▶ **Exercise aim**
Comb through the entries for "linejoin" and pull out each line that holds it.

▶ **The input**

▬▬▬▬▬▬▬▬▬▬

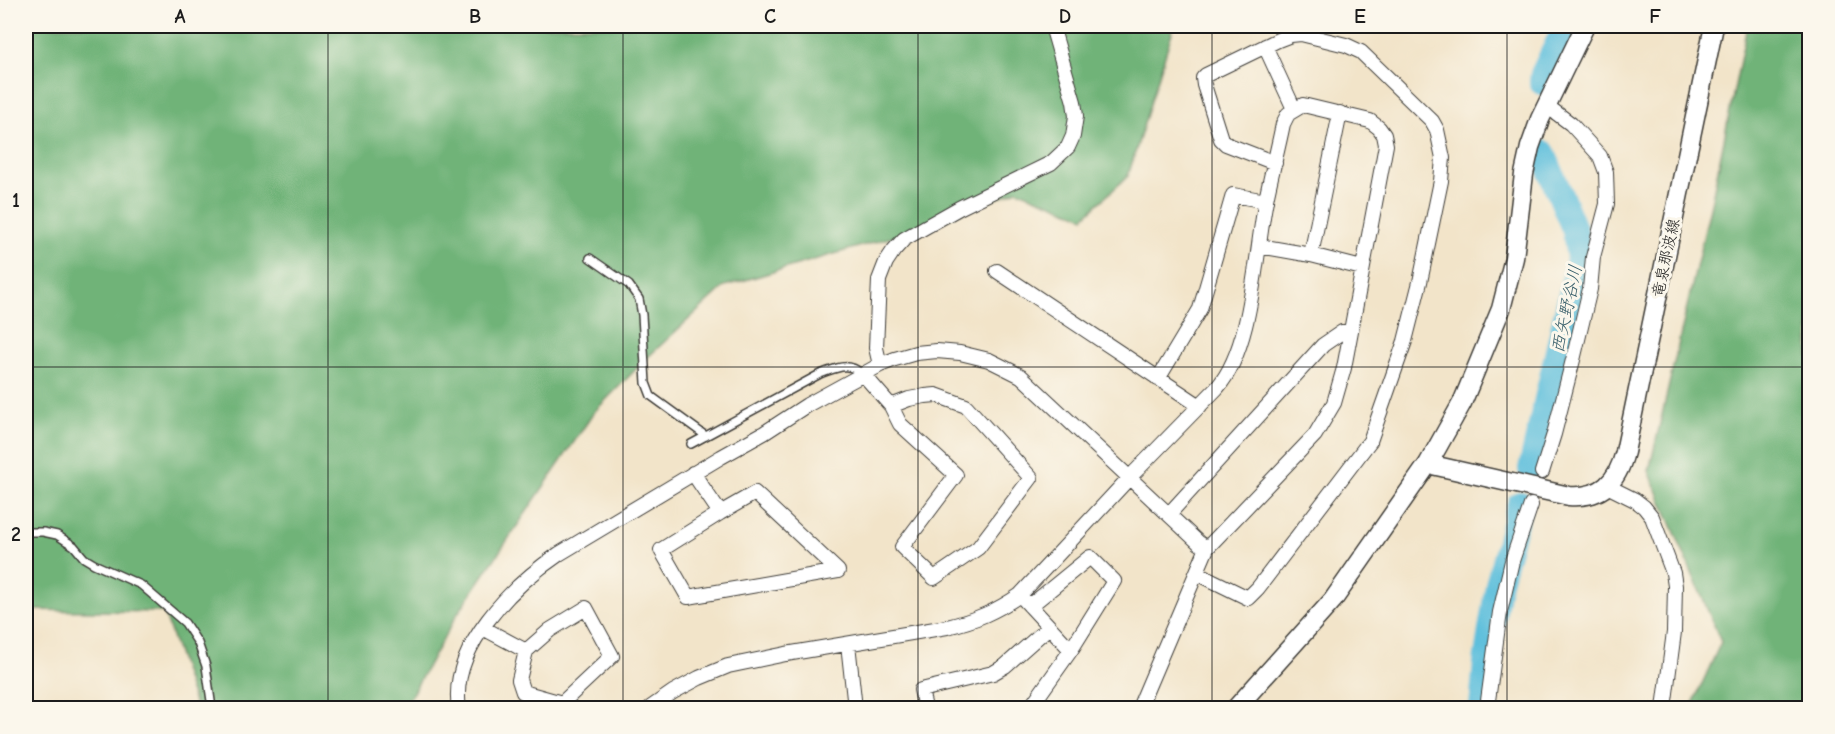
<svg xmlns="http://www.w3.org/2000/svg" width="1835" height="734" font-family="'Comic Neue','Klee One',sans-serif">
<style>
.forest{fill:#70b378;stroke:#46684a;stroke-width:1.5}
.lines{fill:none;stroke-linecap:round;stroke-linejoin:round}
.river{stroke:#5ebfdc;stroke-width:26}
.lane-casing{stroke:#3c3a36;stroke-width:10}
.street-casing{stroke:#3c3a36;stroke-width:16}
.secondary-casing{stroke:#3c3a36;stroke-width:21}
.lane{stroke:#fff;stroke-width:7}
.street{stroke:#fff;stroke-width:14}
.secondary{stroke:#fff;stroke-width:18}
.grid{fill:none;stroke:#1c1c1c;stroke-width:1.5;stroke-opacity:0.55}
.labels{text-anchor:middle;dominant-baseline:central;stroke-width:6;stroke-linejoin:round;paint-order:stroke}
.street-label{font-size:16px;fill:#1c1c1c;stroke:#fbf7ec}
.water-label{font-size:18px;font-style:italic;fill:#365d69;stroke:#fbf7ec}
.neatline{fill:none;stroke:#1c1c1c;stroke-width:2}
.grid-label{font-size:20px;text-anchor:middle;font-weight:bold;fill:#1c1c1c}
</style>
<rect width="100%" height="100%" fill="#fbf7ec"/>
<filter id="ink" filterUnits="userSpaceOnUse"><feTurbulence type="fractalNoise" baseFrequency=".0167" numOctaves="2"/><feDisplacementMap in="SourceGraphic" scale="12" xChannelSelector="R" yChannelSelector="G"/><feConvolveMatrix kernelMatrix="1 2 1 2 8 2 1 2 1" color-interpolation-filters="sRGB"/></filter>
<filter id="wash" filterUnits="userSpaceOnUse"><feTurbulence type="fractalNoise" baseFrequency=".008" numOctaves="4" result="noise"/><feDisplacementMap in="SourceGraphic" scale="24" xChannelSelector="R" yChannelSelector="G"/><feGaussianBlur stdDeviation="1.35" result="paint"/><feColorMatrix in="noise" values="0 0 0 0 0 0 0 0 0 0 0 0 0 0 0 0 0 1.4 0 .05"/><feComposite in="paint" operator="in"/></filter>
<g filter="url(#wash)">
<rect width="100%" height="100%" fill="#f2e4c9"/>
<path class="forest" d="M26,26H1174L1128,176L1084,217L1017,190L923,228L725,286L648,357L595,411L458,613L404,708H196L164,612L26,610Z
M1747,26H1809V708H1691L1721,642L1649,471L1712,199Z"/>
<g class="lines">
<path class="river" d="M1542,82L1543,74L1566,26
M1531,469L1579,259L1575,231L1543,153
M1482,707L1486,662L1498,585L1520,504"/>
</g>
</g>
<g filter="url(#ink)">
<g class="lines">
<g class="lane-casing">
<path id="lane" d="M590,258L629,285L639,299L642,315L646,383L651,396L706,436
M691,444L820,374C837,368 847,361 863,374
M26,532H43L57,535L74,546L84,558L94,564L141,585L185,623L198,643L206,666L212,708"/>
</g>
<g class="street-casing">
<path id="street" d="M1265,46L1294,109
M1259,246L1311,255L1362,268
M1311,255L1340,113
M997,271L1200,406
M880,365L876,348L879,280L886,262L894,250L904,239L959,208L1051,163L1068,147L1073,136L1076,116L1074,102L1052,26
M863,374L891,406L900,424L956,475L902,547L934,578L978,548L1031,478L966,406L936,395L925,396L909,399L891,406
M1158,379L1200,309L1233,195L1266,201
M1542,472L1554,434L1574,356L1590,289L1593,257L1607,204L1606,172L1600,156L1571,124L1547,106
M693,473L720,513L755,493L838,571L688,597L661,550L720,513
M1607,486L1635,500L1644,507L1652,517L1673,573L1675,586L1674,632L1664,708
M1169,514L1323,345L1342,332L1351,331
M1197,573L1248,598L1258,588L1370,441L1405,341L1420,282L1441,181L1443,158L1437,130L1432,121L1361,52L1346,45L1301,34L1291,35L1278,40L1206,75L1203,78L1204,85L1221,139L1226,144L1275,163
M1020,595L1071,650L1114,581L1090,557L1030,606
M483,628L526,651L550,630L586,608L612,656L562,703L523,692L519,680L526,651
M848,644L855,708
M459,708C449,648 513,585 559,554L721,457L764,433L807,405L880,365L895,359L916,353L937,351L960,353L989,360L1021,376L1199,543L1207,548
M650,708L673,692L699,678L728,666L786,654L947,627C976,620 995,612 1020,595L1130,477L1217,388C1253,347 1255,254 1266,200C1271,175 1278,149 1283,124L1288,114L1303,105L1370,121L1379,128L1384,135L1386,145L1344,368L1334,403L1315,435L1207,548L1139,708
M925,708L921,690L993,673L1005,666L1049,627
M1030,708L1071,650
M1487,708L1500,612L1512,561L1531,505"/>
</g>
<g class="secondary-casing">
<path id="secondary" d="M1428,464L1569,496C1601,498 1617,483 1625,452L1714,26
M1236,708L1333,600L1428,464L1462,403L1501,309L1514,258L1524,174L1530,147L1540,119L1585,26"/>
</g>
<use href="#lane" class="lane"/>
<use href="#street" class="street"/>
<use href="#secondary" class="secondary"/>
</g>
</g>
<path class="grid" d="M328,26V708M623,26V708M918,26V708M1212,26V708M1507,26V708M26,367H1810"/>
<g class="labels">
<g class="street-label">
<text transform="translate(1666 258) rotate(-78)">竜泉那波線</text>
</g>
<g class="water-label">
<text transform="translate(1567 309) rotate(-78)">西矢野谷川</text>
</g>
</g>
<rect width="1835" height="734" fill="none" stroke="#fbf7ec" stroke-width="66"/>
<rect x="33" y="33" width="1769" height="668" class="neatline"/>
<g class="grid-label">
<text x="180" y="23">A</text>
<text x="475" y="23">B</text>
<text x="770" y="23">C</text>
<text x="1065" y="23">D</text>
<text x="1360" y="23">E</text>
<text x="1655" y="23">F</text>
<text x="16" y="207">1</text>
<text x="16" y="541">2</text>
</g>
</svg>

▬▬▬▬▬▬▬▬▬▬

▶ **Your solution**
.lines{fill:none;stroke-linecap:round;stroke-linejoin:round}
.labels{text-anchor:middle;dominant-baseline:central;stroke-width:6;stroke-linejoin:round;paint-order:stroke}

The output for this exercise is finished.